BTRY for Battery

"It is time to rethink battery technology."

Moritz Futscher, CEO of BTRY

What is BTRY?

Today, I am going to bring a new technology, and a new company, to your attention – a company in control of a technology so powerful that lithium-ion batteries could soon become yesterday’s story. I should stress that nobody at Absolute Return Partners has any financial interest in this project – neither in the company, nor in the technology. This letter is merely the result of years of frustration on my behalf, coming from all the shortcomings of lithium-ion batteries – the type of battery used in almost all devices that require a rechargeable battery.

The company I want to introduce you to is called BTRY (pronounced “battery”) which is located in Dübendorf, Switzerland. It has spun off from the Swiss Federal Laboratories for Materials Science and Technology (aka Empa) with an ambition to develop the battery technology of the next generation.

The underlying technology

Three Empa researchers, Abdessalem Aribia, Yaroslav Romanyuk and Moritz Futscher, have brought the new technology with them to BTRY. The battery is a lithium-based, thin-film, solid-state battery. It is based on a technology first developed all the way back in the 1980s but, for many years, the battery didn’t attract much commercial interest, as only small amounts of energy could be stored in it.

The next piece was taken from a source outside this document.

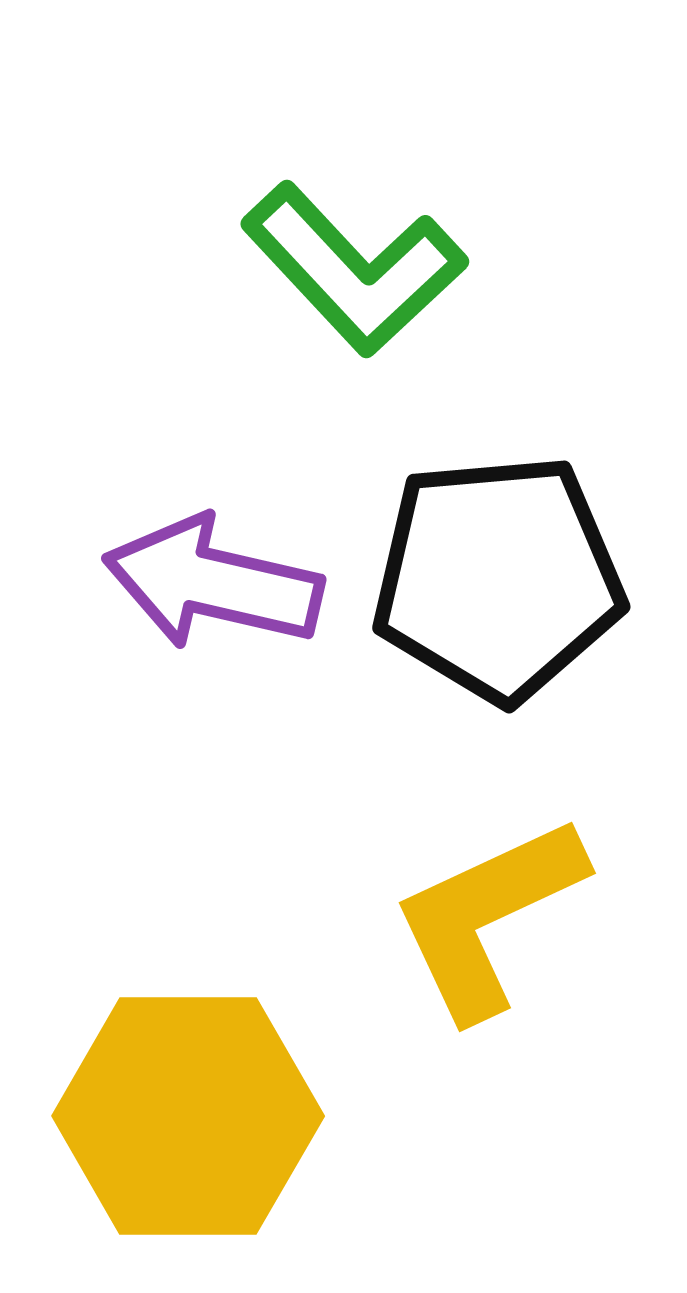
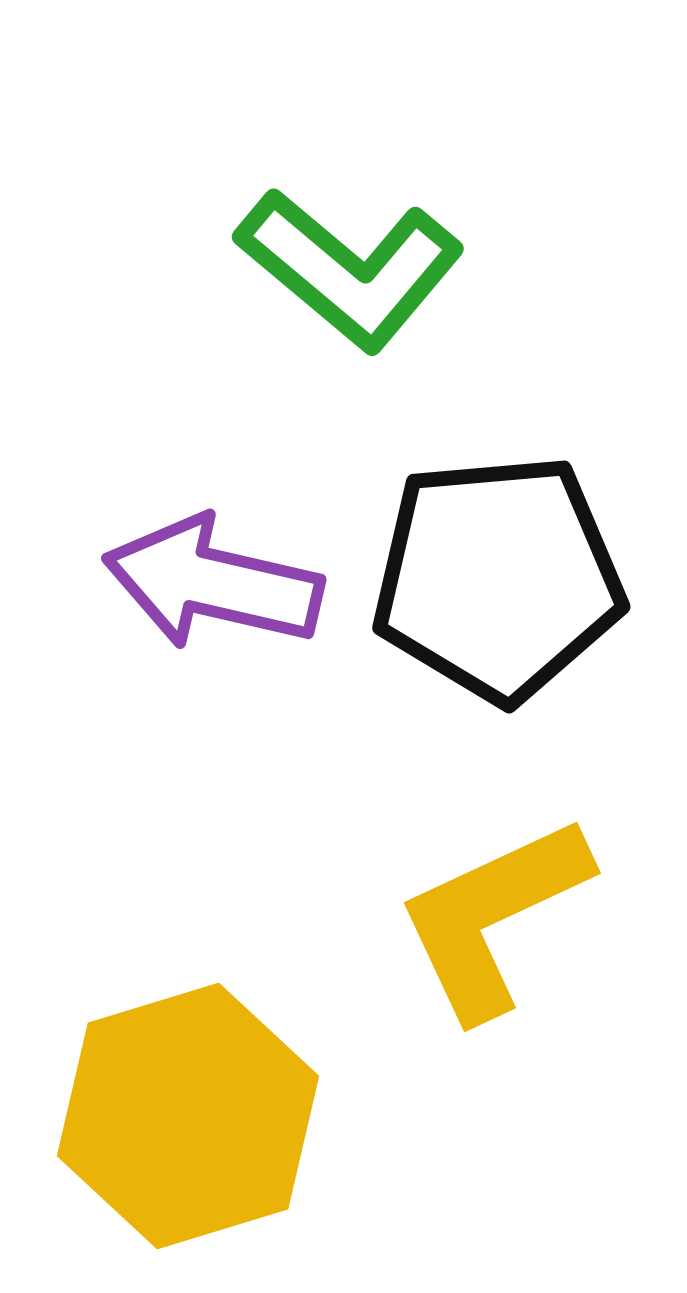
green L-shape: moved 4 px left; rotated 7 degrees counterclockwise
yellow L-shape: moved 5 px right
yellow hexagon: rotated 17 degrees counterclockwise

The thin-film technology developed at Empa differs from the thin-film technology developed in the 1980s in one important aspect – the thin-film cells are now stacked on top of each other (Exhibit 1). That has dramatically improved the performance of the battery.

The thin-film cells are manufactured, using a procedure called vacuum coating. The materials are atomised in a vacuum chamber to form individual atoms, which are then deposited in a precisely controlled layer on the target substrate. According to Moritz Futscher, “such manufacturing methods are currently used on a large scale in the production of semiconductor chips and glass coatings. That’s an advantage for us, because the machines and know-how to manufacture our battery are largely in place already.” (source: empa.ch).